In this case, $\beta$ is not the one you seek because of the following:

For any $r>0$, there exists $(x, y) \in B_r$ such that $G(x, y)<0$

I'll leave the proof to you. (Hint: If $\beta = 0 $, take small $y>0$ and put $x = -y^7$. Otherwise, put $x=0$ and see what happens.)

[Case 2: $\beta > 0 $]

You can use $V$ to show the origin is locally asymptotically stable, since the following holds:

For given $\beta>0$, there exists $r>0$ such that $(x, y) \in B_r \setminus \{ 0 \}$ implies $G(x, y)>0$

proof: Take $r>0$ small so that $6\beta > 4r^2$ and $3 \beta xy^2 \leq 1$ holds for all $(x, y) \in B_r$. Now let $(x, y) \in B_r \setminus \{ 0 \}$ be given. If $x=0$ or $y=0$, it is trivial that $G(x, y)>0$. Suppose both $x$ and $y$ are nonzero. If $x>0$, our choice of $r$ forces $x^2+2xy^6+2\beta y^{10} > x^2 \geq 3\beta x^3y^2$ so $G(x, y) > 0$. If $x<0$, put $-x = t$. We have to show $t^2 - 2ty^6 + 2\beta y^{10} > -3\beta t^3y^2$.
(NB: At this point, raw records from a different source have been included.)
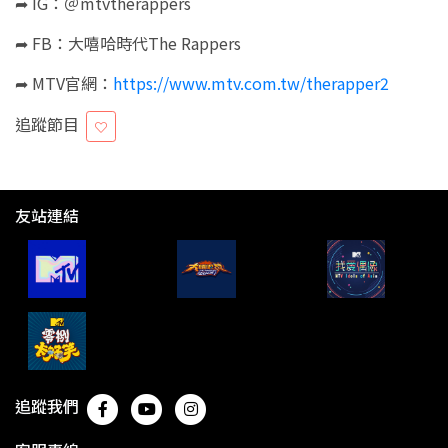
➦ IG：＠mtvtherappers
➦ FB：大嘻哈時代The Rappers
➦ MTV官網：
https://www.mtv.com.tw/therapper2
追蹤節目
友站連結
追蹤我們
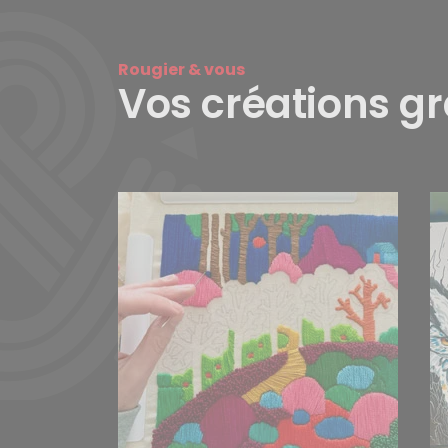
Rougier & vous
Vos créations g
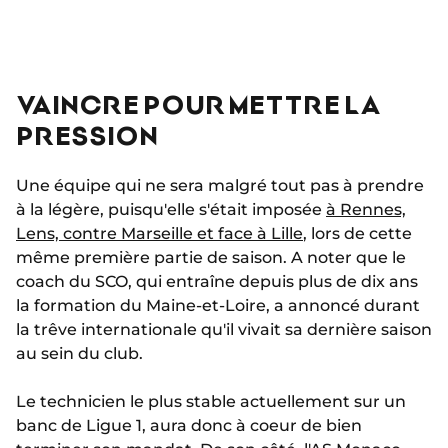
VAINCRE POUR METTRE LA
PRESSION
Une équipe qui ne sera malgré tout pas à prendre
à la légère, puisqu'elle s'était imposée
à Rennes,
Lens, contre Marseille et face à Lille
, lors de cette
même première partie de saison. A noter que le
coach du SCO, qui entraîne depuis plus de dix ans
la formation du Maine-et-Loire, a annoncé durant
la trêve internationale qu'il vivait sa dernière saison
au sein du club.
Le technicien le plus stable actuellement sur un
banc de Ligue 1, aura donc à coeur de bien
Set $f(t) = (3 \beta y^2)t^3 + t^2 - (2y^6)t + 2\beta y^{10}$ Then $f'(t) = (9\beta y^2) t^2 + 2t - 2y^6$, so $f$ attains its local extrema at $$t= \frac{ -1 \pm \sqrt{1+18 \beta y^8}}{9 \beta y^2}$$ So it suffices to show that $f(s)>0$ where $$s= \frac{ -1 + \sqrt{1+18 \beta y^8}}{9 \beta y^2}$$ Since $(9\beta y^2)s^2 =2y^6 - 2s$, we have $(3\beta y^2)s^3 = \frac23 sy^6 - \frac 23 s^2$. Hence $f(s) = \frac13 s^2 - \frac 43 y^6 s + 2\beta y^{10}$. Again, $r>0$ satisfies $6\beta > 4r^2 > 4y^2 $ so $6\beta y^{10} > 4y^{12}$. Finally, $3f(s) = s^2 - 4y^6 s + 6\beta y^{10} > s^2 - 4y^6 + 4y^{12} \geq 0$. $\blacksquare$

However, for any $\beta>0$, there exists $(x, y) \in \mathbb R^2$ such that $G(x,y) < 0 $. For example, put $x = y^3$ and letting $y \rightarrow \infty$. In other words, you cannot use $V$ to show the global asymptotical stability whatever $\beta$ is.